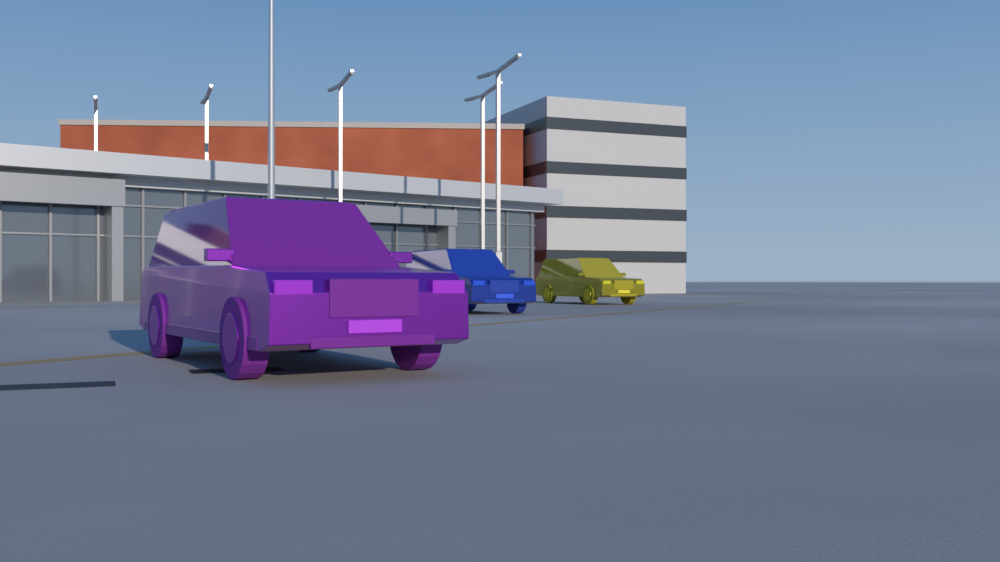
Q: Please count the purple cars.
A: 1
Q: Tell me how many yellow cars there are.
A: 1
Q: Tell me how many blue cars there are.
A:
--*--
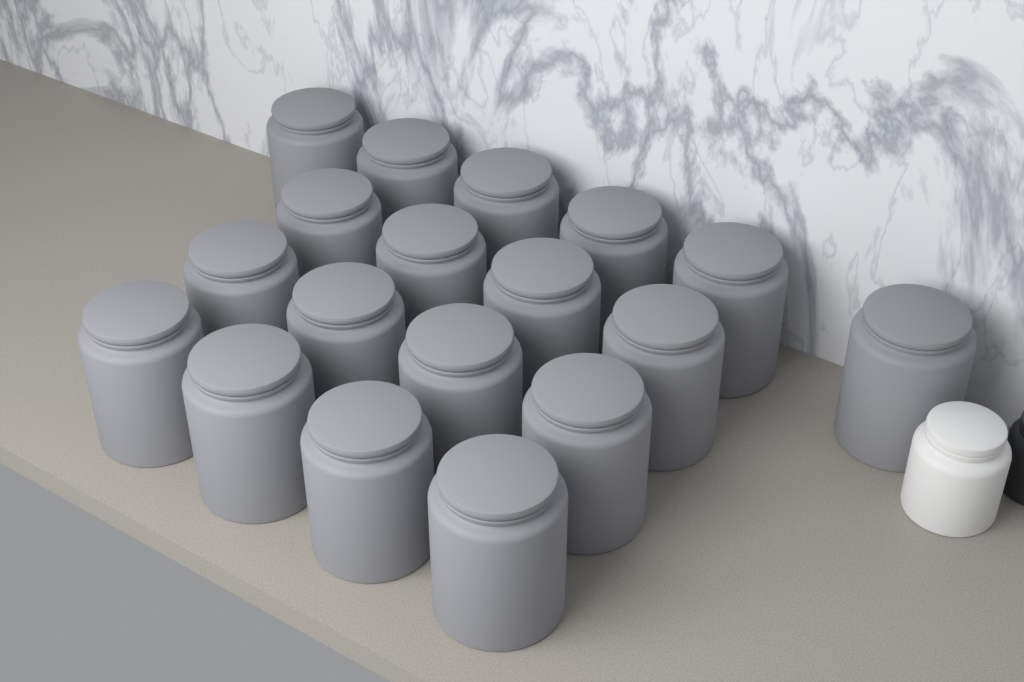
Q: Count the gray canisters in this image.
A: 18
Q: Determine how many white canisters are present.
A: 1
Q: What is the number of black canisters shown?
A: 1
--*--
Display each line of the entries above that contains the word "cars".

Q: Please count the purple cars.
Q: Tell me how many yellow cars there are.
Q: Tell me how many blue cars there are.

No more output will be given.